--- Material shown ---

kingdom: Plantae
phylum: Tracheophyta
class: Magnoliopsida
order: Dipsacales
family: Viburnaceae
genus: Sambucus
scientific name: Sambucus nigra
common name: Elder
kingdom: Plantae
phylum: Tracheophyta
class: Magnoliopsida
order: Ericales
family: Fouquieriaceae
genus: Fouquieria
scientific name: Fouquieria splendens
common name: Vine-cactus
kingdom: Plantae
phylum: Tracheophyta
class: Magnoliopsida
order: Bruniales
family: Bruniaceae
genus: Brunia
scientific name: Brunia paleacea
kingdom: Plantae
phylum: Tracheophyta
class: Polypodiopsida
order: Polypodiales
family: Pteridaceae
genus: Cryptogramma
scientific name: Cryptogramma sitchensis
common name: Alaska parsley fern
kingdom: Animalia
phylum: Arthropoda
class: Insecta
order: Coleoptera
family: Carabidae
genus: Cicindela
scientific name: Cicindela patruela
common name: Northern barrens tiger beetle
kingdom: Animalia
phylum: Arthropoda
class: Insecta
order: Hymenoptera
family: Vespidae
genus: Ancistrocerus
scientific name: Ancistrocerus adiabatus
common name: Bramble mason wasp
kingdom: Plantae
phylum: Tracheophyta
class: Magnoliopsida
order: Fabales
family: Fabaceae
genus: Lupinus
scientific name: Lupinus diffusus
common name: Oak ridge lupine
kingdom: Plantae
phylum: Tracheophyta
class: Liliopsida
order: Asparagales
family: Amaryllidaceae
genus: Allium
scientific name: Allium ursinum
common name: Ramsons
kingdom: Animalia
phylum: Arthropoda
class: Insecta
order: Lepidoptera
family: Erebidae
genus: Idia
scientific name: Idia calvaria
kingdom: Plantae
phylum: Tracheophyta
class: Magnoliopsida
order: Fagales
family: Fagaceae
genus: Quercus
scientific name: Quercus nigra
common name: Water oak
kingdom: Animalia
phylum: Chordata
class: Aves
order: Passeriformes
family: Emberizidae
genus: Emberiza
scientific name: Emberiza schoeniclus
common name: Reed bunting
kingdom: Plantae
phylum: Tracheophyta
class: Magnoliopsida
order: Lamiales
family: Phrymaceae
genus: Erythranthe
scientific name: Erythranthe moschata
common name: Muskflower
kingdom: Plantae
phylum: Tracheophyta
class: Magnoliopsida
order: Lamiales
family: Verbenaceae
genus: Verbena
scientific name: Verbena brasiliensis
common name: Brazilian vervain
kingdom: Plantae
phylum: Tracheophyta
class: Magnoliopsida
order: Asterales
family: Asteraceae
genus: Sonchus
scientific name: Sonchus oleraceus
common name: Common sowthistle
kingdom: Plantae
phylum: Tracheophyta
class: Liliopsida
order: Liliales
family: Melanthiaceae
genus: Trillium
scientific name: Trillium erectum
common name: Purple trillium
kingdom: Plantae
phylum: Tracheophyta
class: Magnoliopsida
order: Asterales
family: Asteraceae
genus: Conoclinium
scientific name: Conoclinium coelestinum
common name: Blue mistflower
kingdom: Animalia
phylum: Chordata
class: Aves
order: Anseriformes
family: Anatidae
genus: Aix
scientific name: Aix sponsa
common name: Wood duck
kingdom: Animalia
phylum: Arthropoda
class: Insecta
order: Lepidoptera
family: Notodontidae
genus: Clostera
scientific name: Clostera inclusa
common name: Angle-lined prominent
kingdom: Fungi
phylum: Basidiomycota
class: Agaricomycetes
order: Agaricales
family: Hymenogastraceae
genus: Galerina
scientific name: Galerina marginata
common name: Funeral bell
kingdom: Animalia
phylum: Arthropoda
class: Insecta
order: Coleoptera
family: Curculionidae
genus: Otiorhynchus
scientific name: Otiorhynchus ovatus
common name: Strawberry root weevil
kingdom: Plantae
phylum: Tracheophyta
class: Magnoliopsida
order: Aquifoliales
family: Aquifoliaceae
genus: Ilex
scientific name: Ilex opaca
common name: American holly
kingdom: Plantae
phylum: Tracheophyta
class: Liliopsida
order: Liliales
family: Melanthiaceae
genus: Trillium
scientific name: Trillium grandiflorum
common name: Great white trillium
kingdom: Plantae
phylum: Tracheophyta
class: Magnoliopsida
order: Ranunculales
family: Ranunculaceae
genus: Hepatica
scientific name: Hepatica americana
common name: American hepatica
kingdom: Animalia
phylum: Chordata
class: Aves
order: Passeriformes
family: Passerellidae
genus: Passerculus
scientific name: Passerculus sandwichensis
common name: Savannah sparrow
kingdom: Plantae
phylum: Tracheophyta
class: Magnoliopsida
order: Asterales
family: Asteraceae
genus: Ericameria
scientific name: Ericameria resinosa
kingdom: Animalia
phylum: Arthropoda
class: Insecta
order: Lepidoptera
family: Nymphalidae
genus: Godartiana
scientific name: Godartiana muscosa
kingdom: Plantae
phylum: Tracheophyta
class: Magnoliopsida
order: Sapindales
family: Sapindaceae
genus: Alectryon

---

### [Task to carry out]
Print all of the data above line for line, with no changes.

### [Solution to this problem]
kingdom: Plantae
phylum: Tracheophyta
class: Magnoliopsida
order: Dipsacales
family: Viburnaceae
genus: Sambucus
scientific name: Sambucus nigra
common name: Elder
kingdom: Plantae
phylum: Tracheophyta
class: Magnoliopsida
order: Ericales
family: Fouquieriaceae
genus: Fouquieria
scientific name: Fouquieria splendens
common name: Vine-cactus
kingdom: Plantae
phylum: Tracheophyta
class: Magnoliopsida
order: Bruniales
family: Bruniaceae
genus: Brunia
scientific name: Brunia paleacea
kingdom: Plantae
phylum: Tracheophyta
class: Polypodiopsida
order: Polypodiales
family: Pteridaceae
genus: Cryptogramma
scientific name: Cryptogramma sitchensis
common name: Alaska parsley fern
kingdom: Animalia
phylum: Arthropoda
class: Insecta
order: Coleoptera
family: Carabidae
genus: Cicindela
scientific name: Cicindela patruela
common name: Northern barrens tiger beetle
kingdom: Animalia
phylum: Arthropoda
class: Insecta
order: Hymenoptera
family: Vespidae
genus: Ancistrocerus
scientific name: Ancistrocerus adiabatus
common name: Bramble mason wasp
kingdom: Plantae
phylum: Tracheophyta
class: Magnoliopsida
order: Fabales
family: Fabaceae
genus: Lupinus
scientific name: Lupinus diffusus
common name: Oak ridge lupine
kingdom: Plantae
phylum: Tracheophyta
class: Liliopsida
order: Asparagales
family: Amaryllidaceae
genus: Allium
scientific name: Allium ursinum
common name: Ramsons
kingdom: Animalia
phylum: Arthropoda
class: Insecta
order: Lepidoptera
family: Erebidae
genus: Idia
scientific name: Idia calvaria
kingdom: Plantae
phylum: Tracheophyta
class: Magnoliopsida
order: Fagales
family: Fagaceae
genus: Quercus
scientific name: Quercus nigra
common name: Water oak
kingdom: Animalia
phylum: Chordata
class: Aves
order: Passeriformes
family: Emberizidae
genus: Emberiza
scientific name: Emberiza schoeniclus
common name: Reed bunting
kingdom: Plantae
phylum: Tracheophyta
class: Magnoliopsida
order: Lamiales
family: Phrymaceae
genus: Erythranthe
scientific name: Erythranthe moschata
common name: Muskflower
kingdom: Plantae
phylum: Tracheophyta
class: Magnoliopsida
order: Lamiales
family: Verbenaceae
genus: Verbena
scientific name: Verbena brasiliensis
common name: Brazilian vervain
kingdom: Plantae
phylum: Tracheophyta
class: Magnoliopsida
order: Asterales
family: Asteraceae
genus: Sonchus
scientific name: Sonchus oleraceus
common name: Common sowthistle
kingdom: Plantae
phylum: Tracheophyta
class: Liliopsida
order: Liliales
family: Melanthiaceae
genus: Trillium
scientific name: Trillium erectum
common name: Purple trillium
kingdom: Plantae
phylum: Tracheophyta
class: Magnoliopsida
order: Asterales
family: Asteraceae
genus: Conoclinium
scientific name: Conoclinium coelestinum
common name: Blue mistflower
kingdom: Animalia
phylum: Chordata
class: Aves
order: Anseriformes
family: Anatidae
genus: Aix
scientific name: Aix sponsa
common name: Wood duck
kingdom: Animalia
phylum: Arthropoda
class: Insecta
order: Lepidoptera
family: Notodontidae
genus: Clostera
scientific name: Clostera inclusa
common name: Angle-lined prominent
kingdom: Fungi
phylum: Basidiomycota
class: Agaricomycetes
order: Agaricales
family: Hymenogastraceae
genus: Galerina
scientific name: Galerina marginata
common name: Funeral bell
kingdom: Animalia
phylum: Arthropoda
class: Insecta
order: Coleoptera
family: Curculionidae
genus: Otiorhynchus
scientific name: Otiorhynchus ovatus
common name: Strawberry root weevil
kingdom: Plantae
phylum: Tracheophyta
class: Magnoliopsida
order: Aquifoliales
family: Aquifoliaceae
genus: Ilex
scientific name: Ilex opaca
common name: American holly
kingdom: Plantae
phylum: Tracheophyta
class: Liliopsida
order: Liliales
family: Melanthiaceae
genus: Trillium
scientific name: Trillium grandiflorum
common name: Great white trillium
kingdom: Plantae
phylum: Tracheophyta
class: Magnoliopsida
order: Ranunculales
family: Ranunculaceae
genus: Hepatica
scientific name: Hepatica americana
common name: American hepatica
kingdom: Animalia
phylum: Chordata
class: Aves
order: Passeriformes
family: Passerellidae
genus: Passerculus
scientific name: Passerculus sandwichensis
common name: Savannah sparrow
kingdom: Plantae
phylum: Tracheophyta
class: Magnoliopsida
order: Asterales
family: Asteraceae
genus: Ericameria
scientific name: Ericameria resinosa
kingdom: Animalia
phylum: Arthropoda
class: Insecta
order: Lepidoptera
family: Nymphalidae
genus: Godartiana
scientific name: Godartiana muscosa
kingdom: Plantae
phylum: Tracheophyta
class: Magnoliopsida
order: Sapindales
family: Sapindaceae
genus: Alectryon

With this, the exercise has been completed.